Job item: Reproduce word for word the lines of the items from the line containing "How many slices are in this pie chart?" through the line containing "Which category has", leaving out the pictures.
[Data to process Boundary: Start]
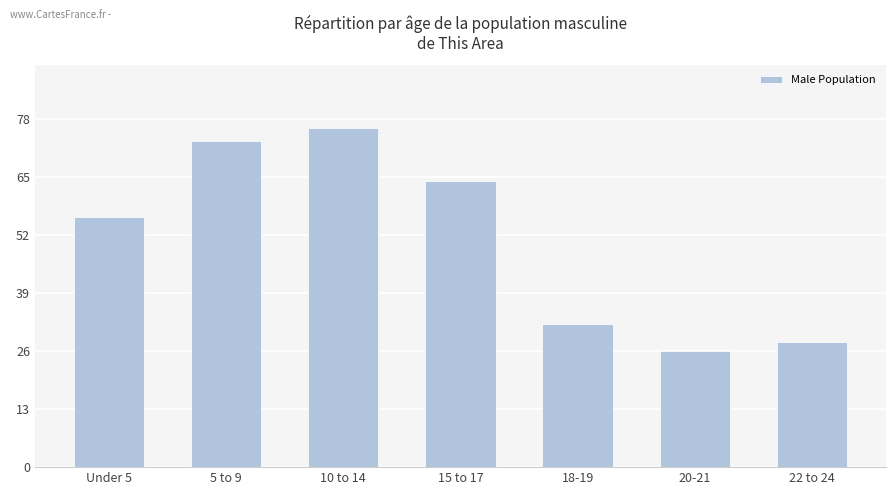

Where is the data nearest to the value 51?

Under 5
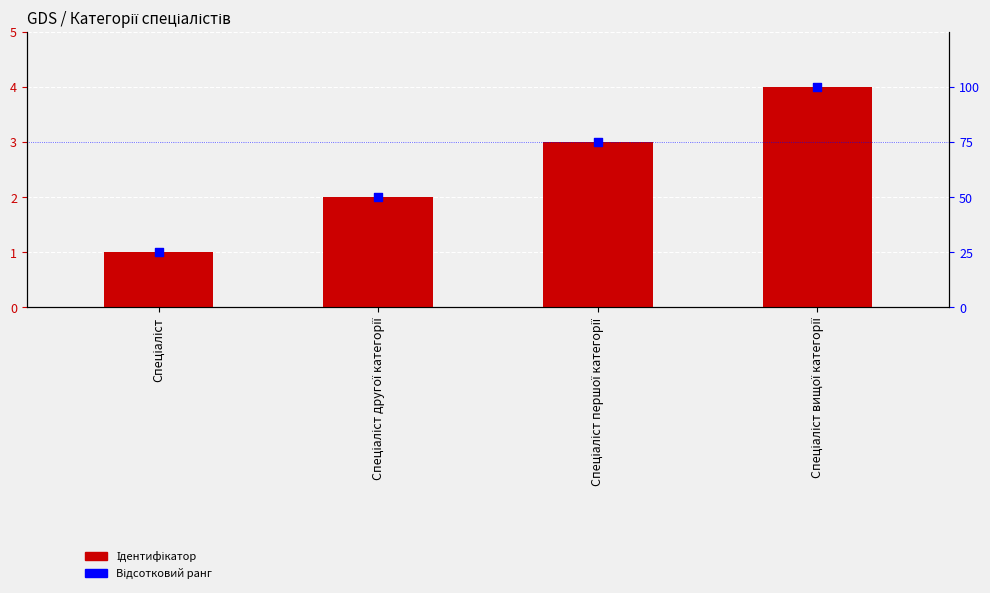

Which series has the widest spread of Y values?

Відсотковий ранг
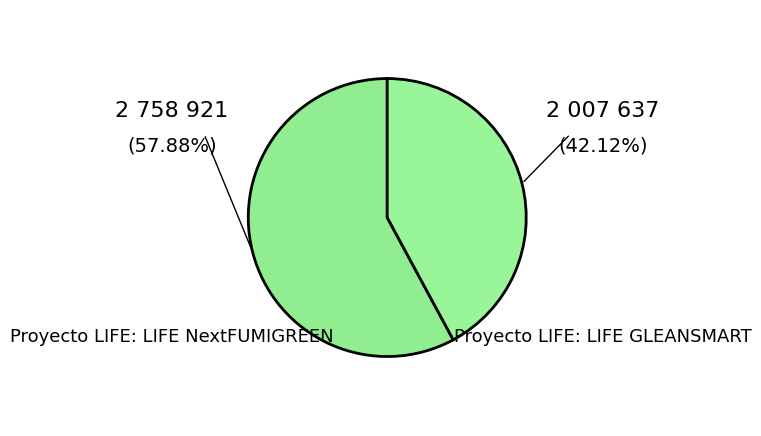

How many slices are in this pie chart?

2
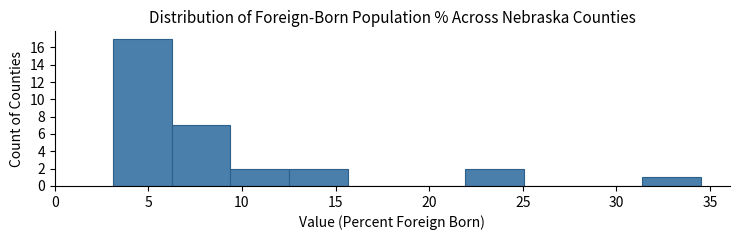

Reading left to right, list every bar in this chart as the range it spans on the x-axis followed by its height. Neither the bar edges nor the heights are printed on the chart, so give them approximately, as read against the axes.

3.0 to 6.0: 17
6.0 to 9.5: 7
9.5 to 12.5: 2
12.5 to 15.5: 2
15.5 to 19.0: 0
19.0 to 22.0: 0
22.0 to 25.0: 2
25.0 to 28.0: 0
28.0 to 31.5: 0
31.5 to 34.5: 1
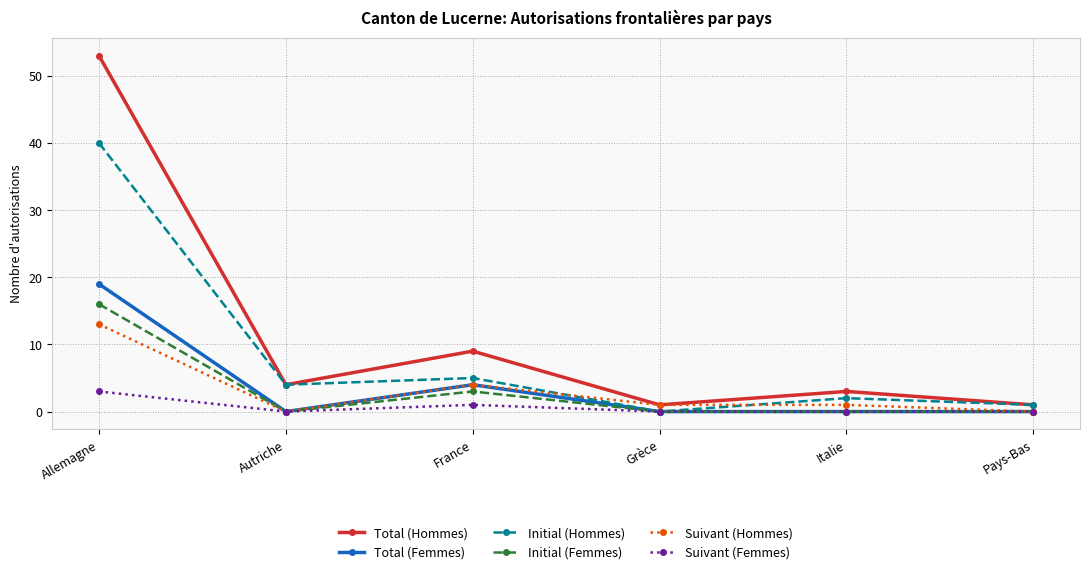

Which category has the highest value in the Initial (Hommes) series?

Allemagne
[Data to process Boundary: End]
[Data to process Boundary: Start]
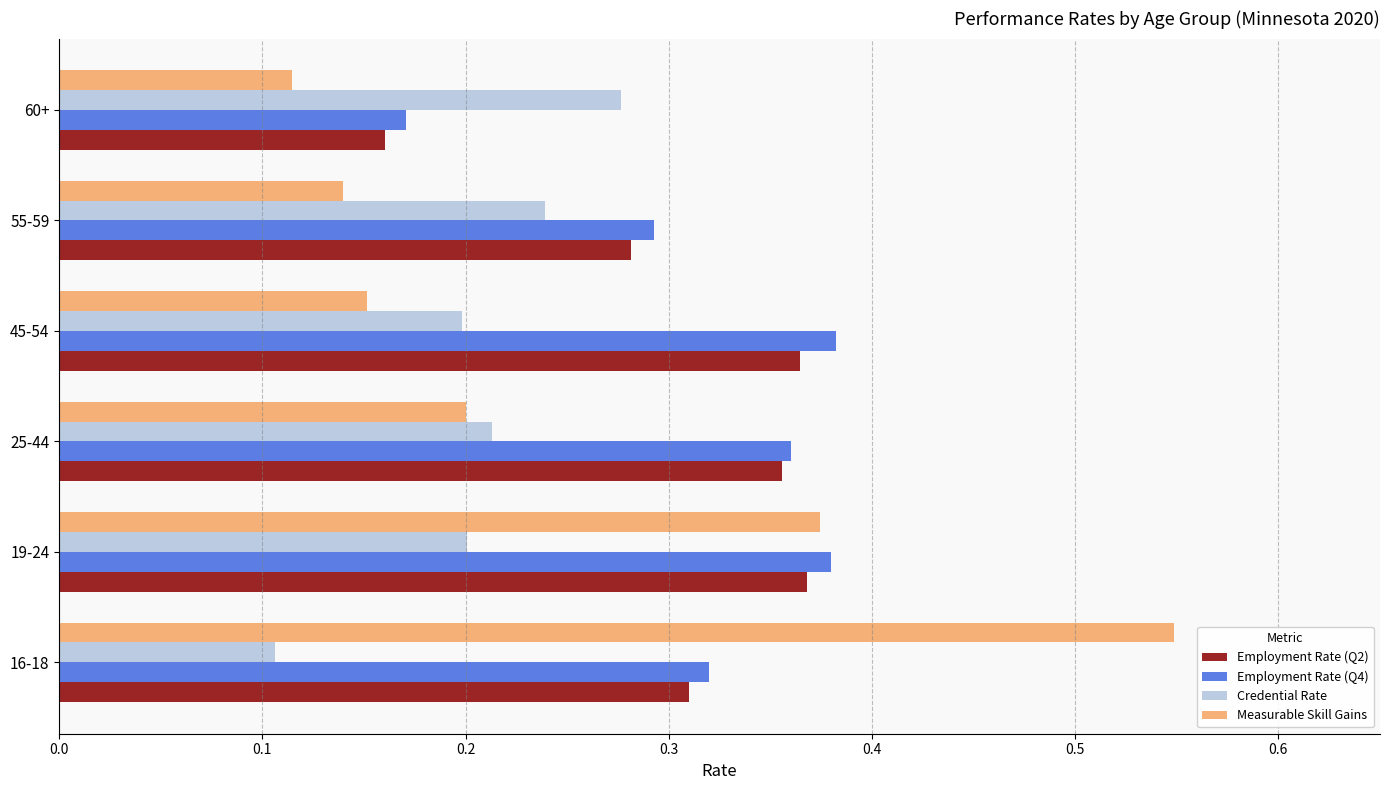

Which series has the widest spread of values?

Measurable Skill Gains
[Data to process Boundary: End]
Answer to the exercise:
How many slices are in this pie chart?

2

Reading left to right, list every bar in this chart as the range it spans on the x-axis followed by its height. Neither the bar edges nor the heights are printed on the chart, so give them approximately, as read against the axes.

3.0 to 6.0: 17
6.0 to 9.5: 7
9.5 to 12.5: 2
12.5 to 15.5: 2
15.5 to 19.0: 0
19.0 to 22.0: 0
22.0 to 25.0: 2
25.0 to 28.0: 0
28.0 to 31.5: 0
31.5 to 34.5: 1

Which category has the highest value in the Initial (Hommes) series?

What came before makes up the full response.